[Stored items]
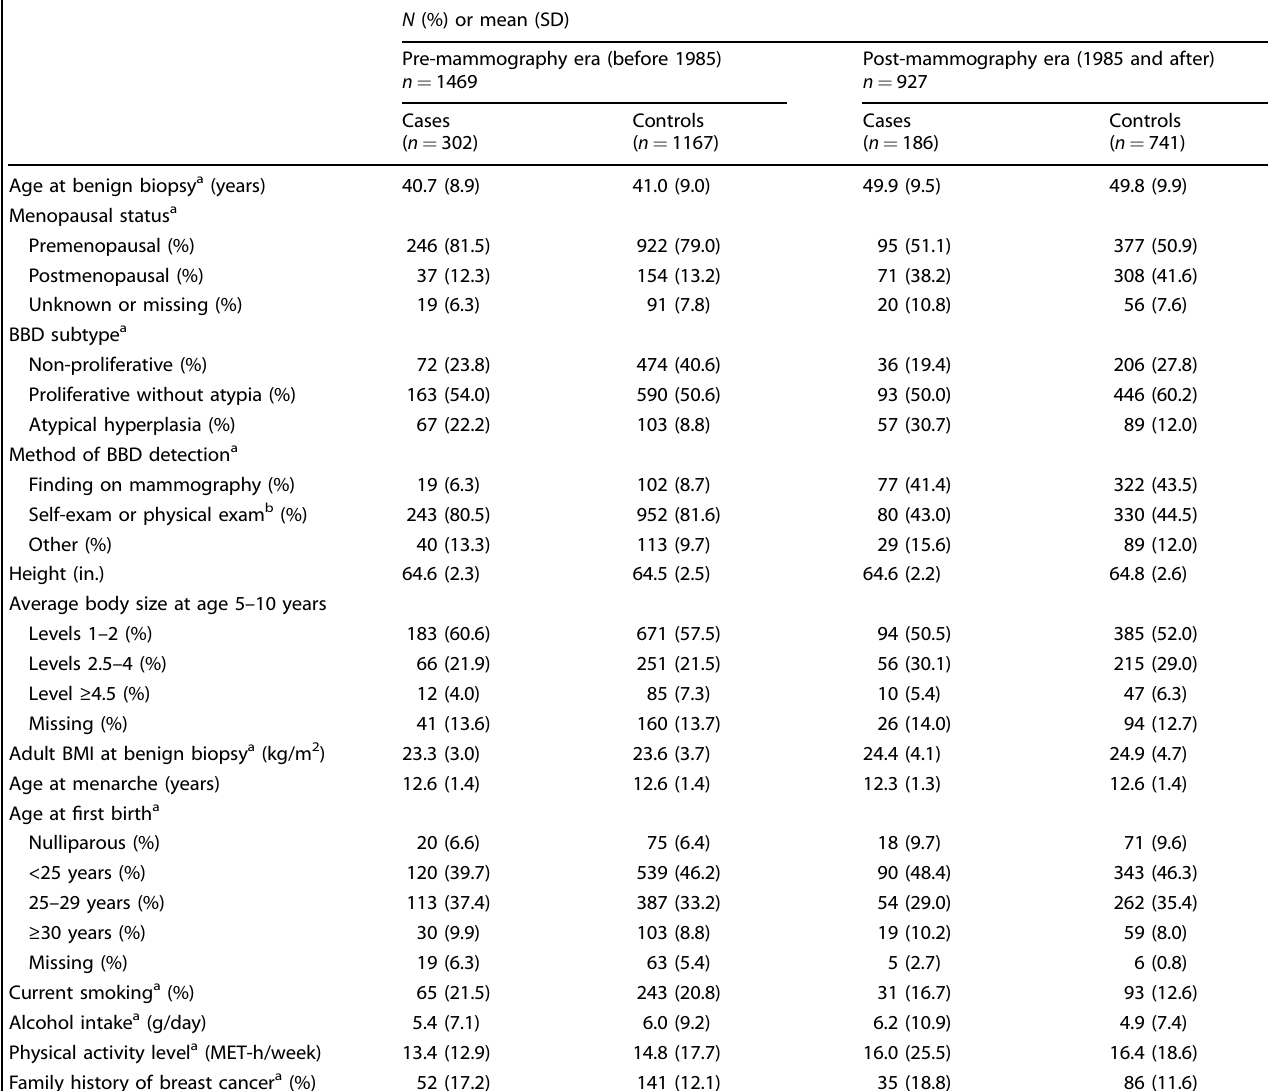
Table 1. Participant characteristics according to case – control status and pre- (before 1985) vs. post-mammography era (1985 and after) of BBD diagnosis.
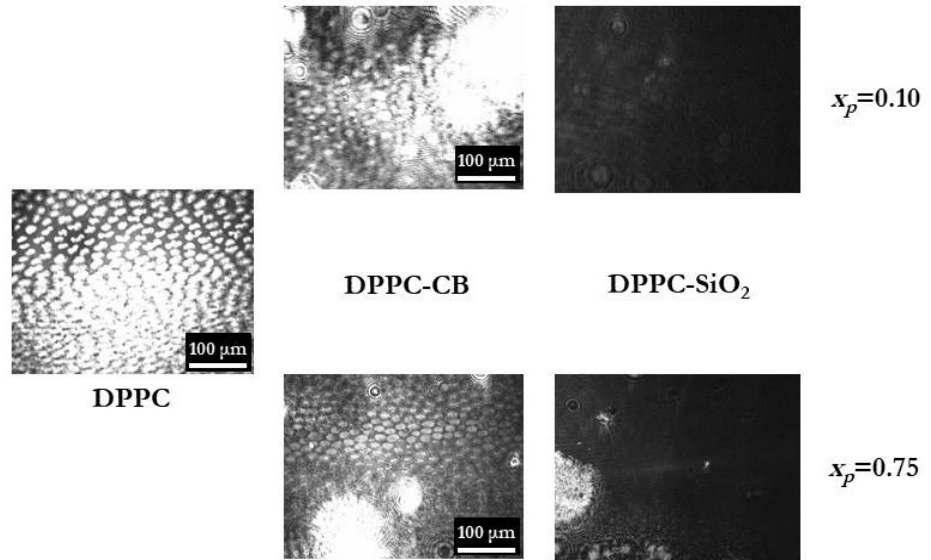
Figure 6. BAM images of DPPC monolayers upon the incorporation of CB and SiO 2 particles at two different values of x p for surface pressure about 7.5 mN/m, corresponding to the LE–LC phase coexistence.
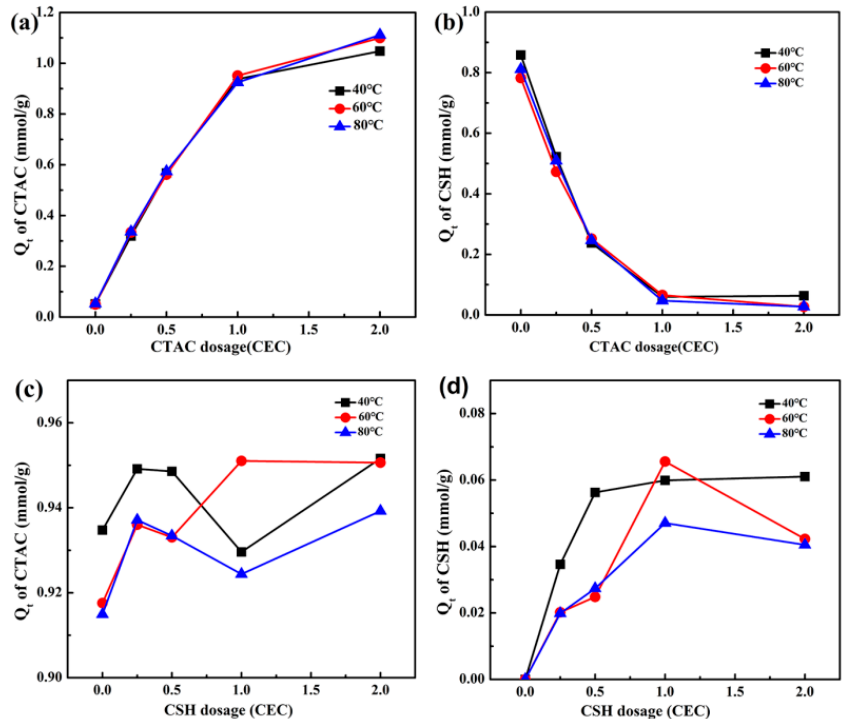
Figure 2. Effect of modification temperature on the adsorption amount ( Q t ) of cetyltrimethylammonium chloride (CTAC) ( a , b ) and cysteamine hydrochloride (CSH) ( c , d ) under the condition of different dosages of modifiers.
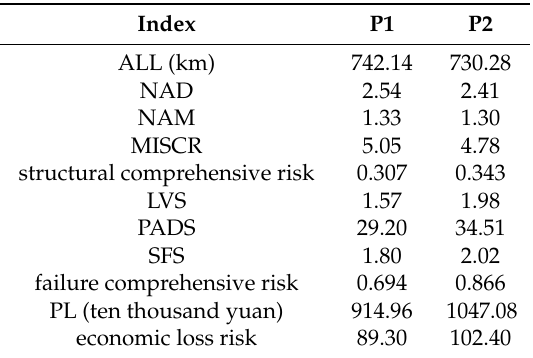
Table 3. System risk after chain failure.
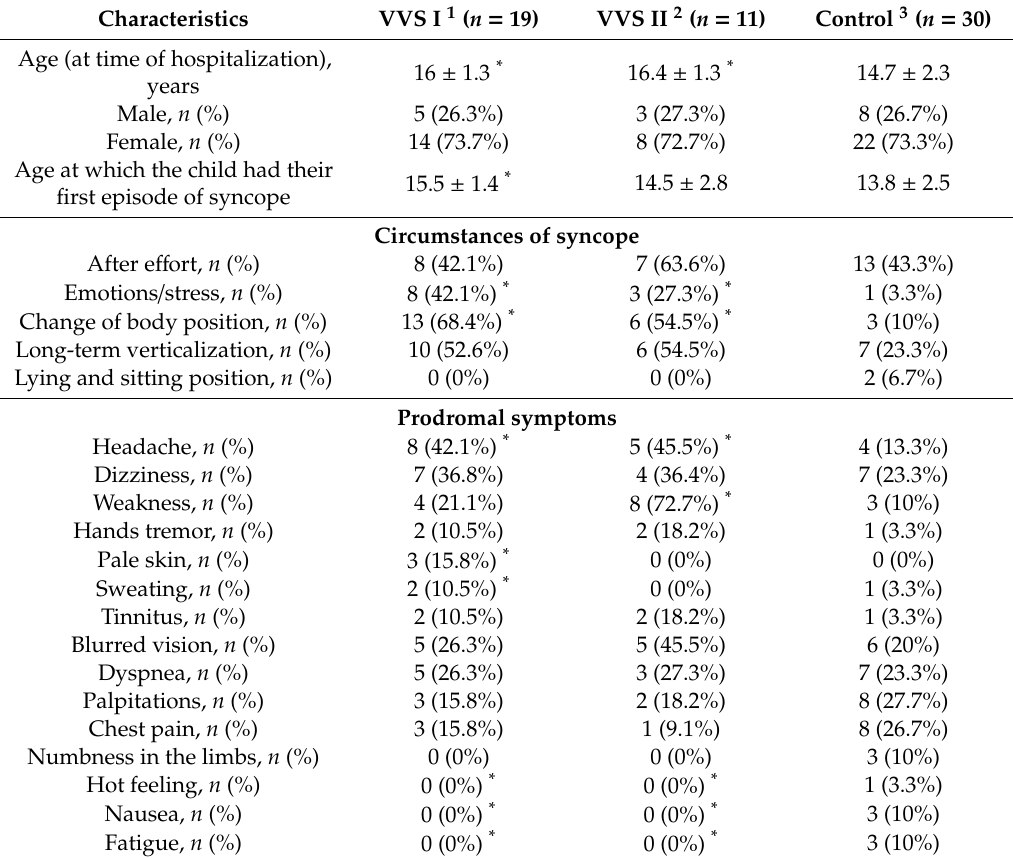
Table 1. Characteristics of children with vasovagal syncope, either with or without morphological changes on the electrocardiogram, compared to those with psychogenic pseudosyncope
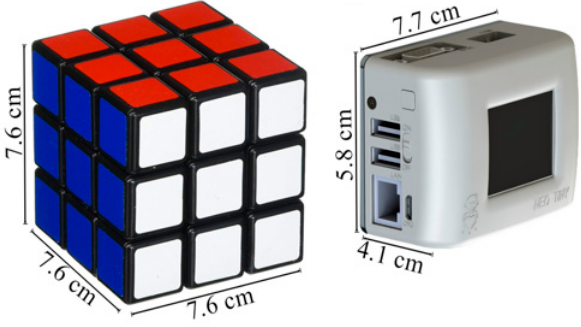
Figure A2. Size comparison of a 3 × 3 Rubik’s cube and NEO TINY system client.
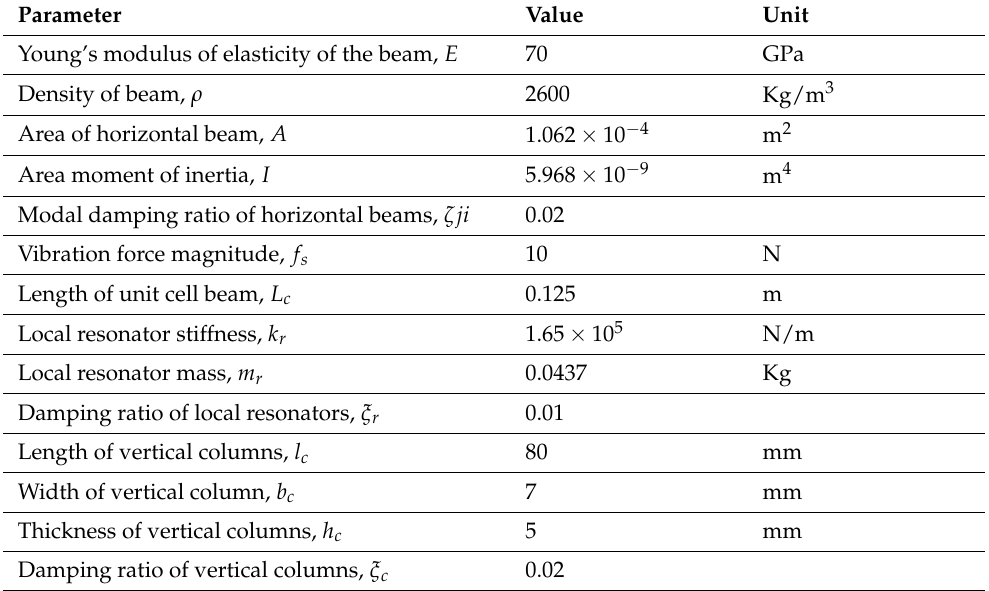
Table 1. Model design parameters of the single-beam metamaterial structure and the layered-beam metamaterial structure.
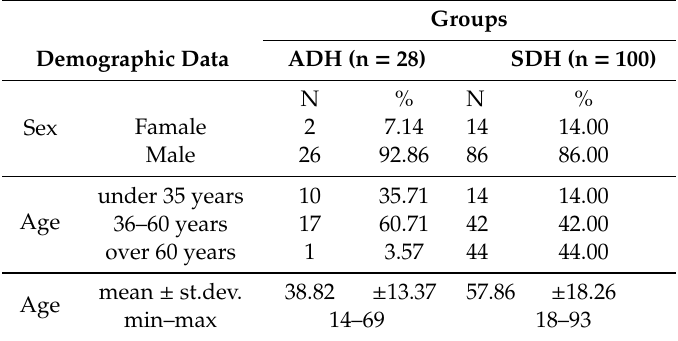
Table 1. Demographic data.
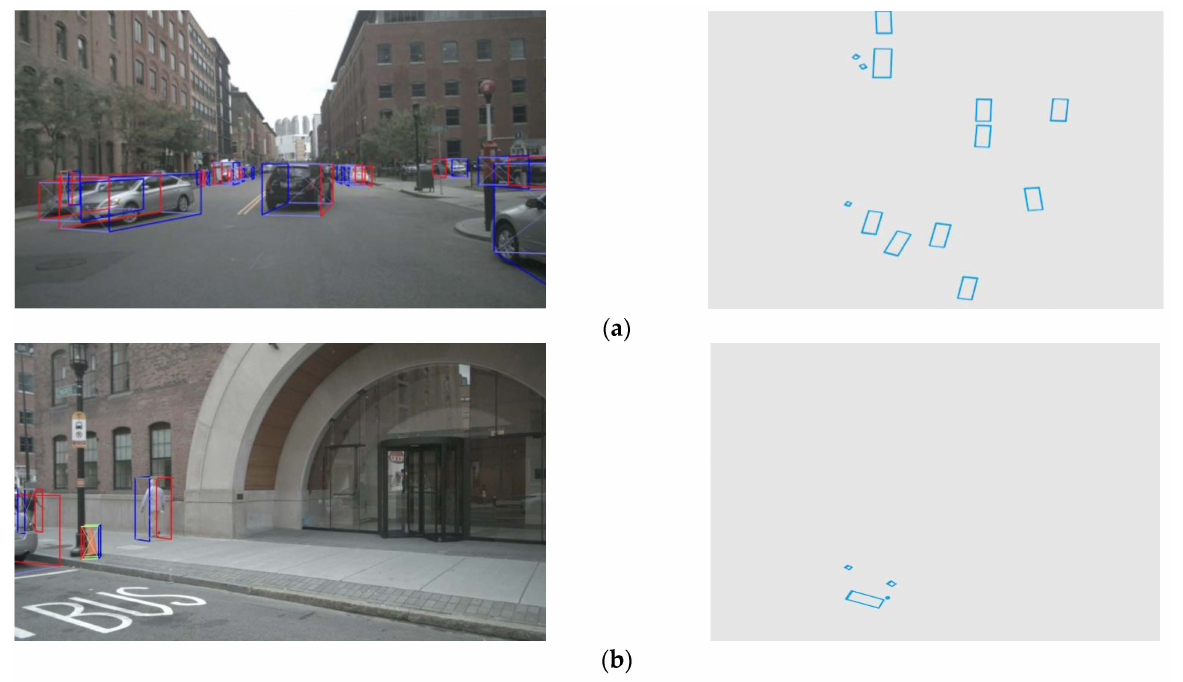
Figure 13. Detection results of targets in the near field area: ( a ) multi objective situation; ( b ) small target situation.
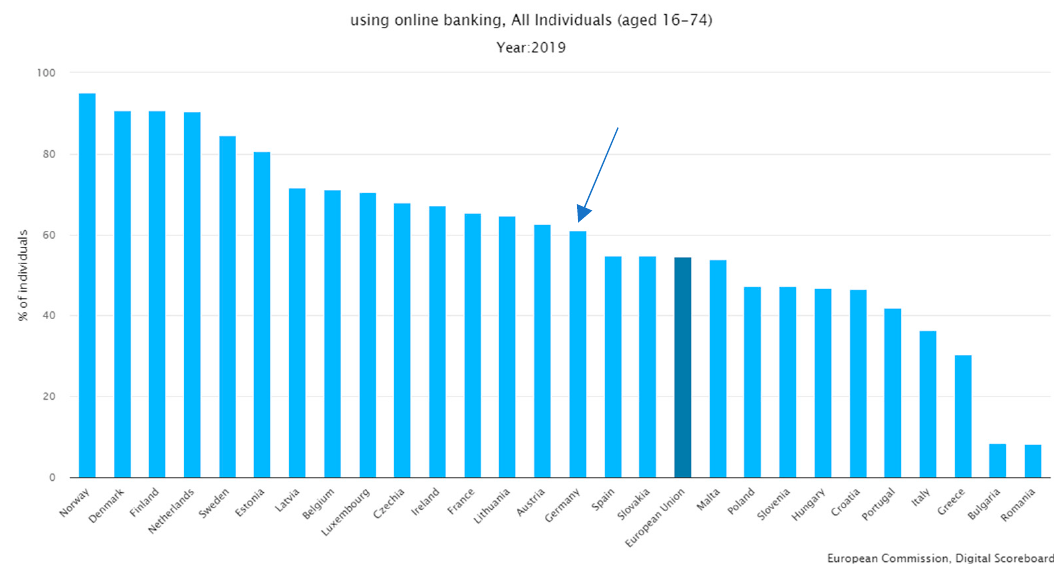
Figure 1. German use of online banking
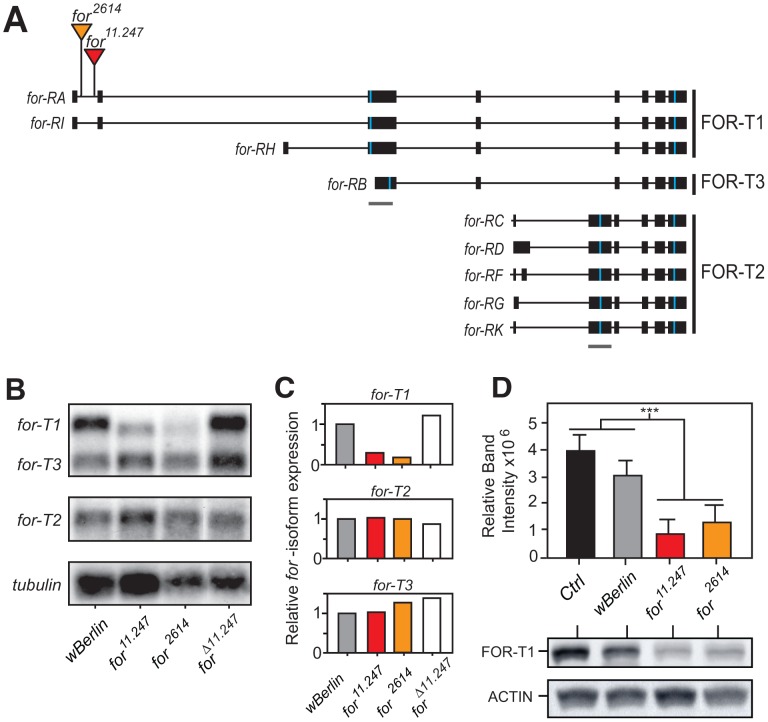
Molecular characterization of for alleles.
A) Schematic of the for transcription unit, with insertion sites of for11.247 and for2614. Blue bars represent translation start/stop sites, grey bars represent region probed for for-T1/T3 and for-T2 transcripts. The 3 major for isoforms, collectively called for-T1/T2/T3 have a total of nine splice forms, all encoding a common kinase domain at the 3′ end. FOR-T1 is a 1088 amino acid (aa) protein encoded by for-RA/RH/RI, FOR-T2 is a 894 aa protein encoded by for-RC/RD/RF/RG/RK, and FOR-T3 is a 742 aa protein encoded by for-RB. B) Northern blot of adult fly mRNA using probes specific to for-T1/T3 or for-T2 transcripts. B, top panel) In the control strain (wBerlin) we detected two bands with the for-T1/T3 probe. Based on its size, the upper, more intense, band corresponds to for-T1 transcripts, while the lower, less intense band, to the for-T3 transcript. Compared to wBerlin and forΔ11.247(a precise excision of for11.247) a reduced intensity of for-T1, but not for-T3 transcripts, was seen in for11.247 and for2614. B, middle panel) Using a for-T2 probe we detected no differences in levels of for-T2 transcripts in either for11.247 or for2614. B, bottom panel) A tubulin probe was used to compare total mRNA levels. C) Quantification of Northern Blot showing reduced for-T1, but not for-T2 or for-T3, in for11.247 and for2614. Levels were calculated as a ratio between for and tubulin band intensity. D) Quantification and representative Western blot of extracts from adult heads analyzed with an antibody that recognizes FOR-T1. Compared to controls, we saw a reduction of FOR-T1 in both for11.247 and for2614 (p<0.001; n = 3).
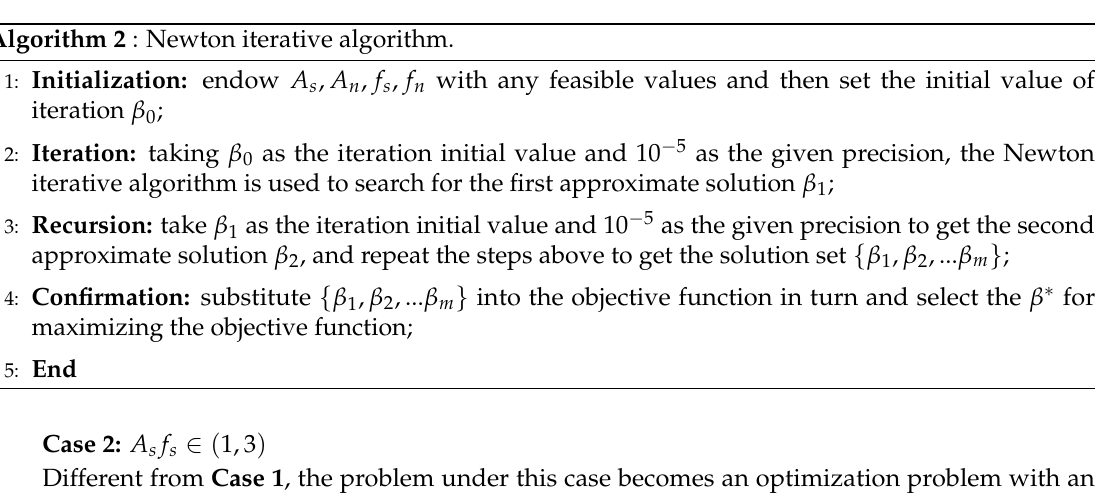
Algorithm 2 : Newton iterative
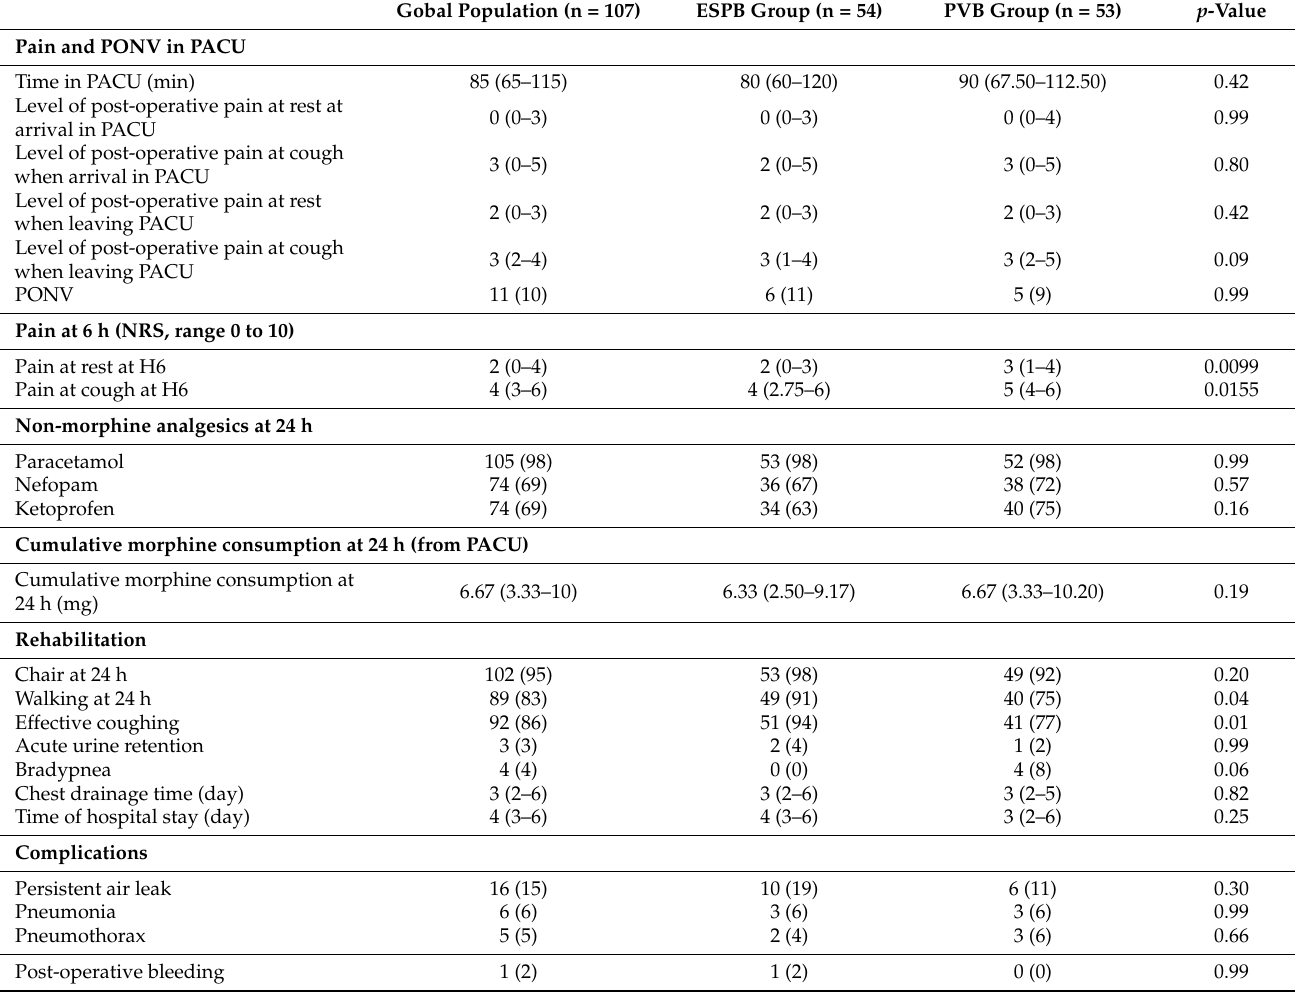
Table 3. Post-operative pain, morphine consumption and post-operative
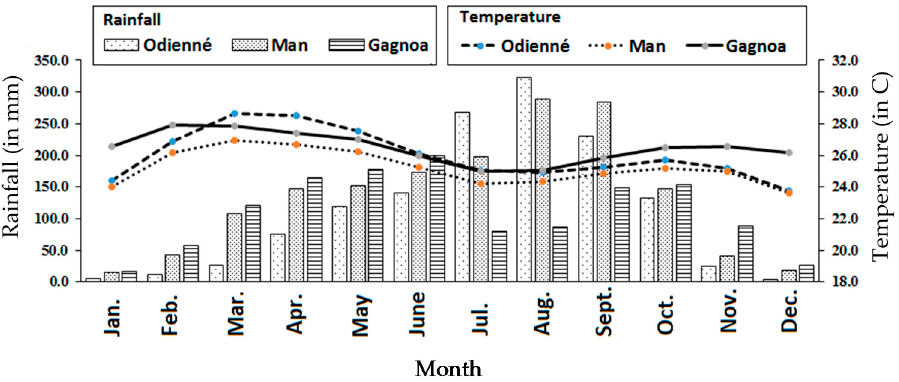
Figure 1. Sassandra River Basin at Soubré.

### Work required
Skip the pictures and output all entries exactly.

### Output
Table 1. Participant characteristics according to case – control status and pre- (before 1985) vs. post-mammography era (1985 and after) of BBD diagnosis.
Figure 6. BAM images of DPPC monolayers upon the incorporation of CB and SiO 2 particles at two different values of x p for surface pressure about 7.5 mN/m, corresponding to the LE–LC phase coexistence.
Figure 2. Effect of modification temperature on the adsorption amount ( Q t ) of cetyltrimethylammonium chloride (CTAC) ( a , b ) and cysteamine hydrochloride (CSH) ( c , d ) under the condition of different dosages of modifiers.
Table 3. System risk after chain failure.
Table 1. Characteristics of children with vasovagal syncope, either with or without morphological changes on the electrocardiogram, compared to those with psychogenic pseudosyncope
Figure A2. Size comparison of a 3 × 3 Rubik’s cube and NEO TINY system client.
Table 1. Model design parameters of the single-beam metamaterial structure and the layered-beam metamaterial structure.
Table 1. Demographic data.
Figure 13. Detection results of targets in the near field area: ( a ) multi objective situation; ( b ) small target situation.
Figure 1. German use of online banking
Molecular characterization of for alleles.
A) Schematic of the for transcription unit, with insertion sites of for11.247 and for2614. Blue bars represent translation start/stop sites, grey bars represent region probed for for-T1/T3 and for-T2 transcripts. The 3 major for isoforms, collectively called for-T1/T2/T3 have a total of nine splice forms, all encoding a common kinase domain at the 3′ end. FOR-T1 is a 1088 amino acid (aa) protein encoded by for-RA/RH/RI, FOR-T2 is a 894 aa protein encoded by for-RC/RD/RF/RG/RK, and FOR-T3 is a 742 aa protein encoded by for-RB. B) Northern blot of adult fly mRNA using probes specific to for-T1/T3 or for-T2 transcripts. B, top panel) In the control strain (wBerlin) we detected two bands with the for-T1/T3 probe. Based on its size, the upper, more intense, band corresponds to for-T1 transcripts, while the lower, less intense band, to the for-T3 transcript. Compared to wBerlin and forΔ11.247(a precise excision of for11.247) a reduced intensity of for-T1, but not for-T3 transcripts, was seen in for11.247 and for2614. B, middle panel) Using a for-T2 probe we detected no differences in levels of for-T2 transcripts in either for11.247 or for2614. B, bottom panel) A tubulin probe was used to compare total mRNA levels. C) Quantification of Northern Blot showing reduced for-T1, but not for-T2 or for-T3, in for11.247 and for2614. Levels were calculated as a ratio between for and tubulin band intensity. D) Quantification and representative Western blot of extracts from adult heads analyzed with an antibody that recognizes FOR-T1. Compared to controls, we saw a reduction of FOR-T1 in both for11.247 and for2614 (p<0.001; n = 3).
Algorithm 2 : Newton iterative
Table 3. Post-operative pain, morphine consumption and post-operative
Figure 1. Sassandra River Basin at Soubré.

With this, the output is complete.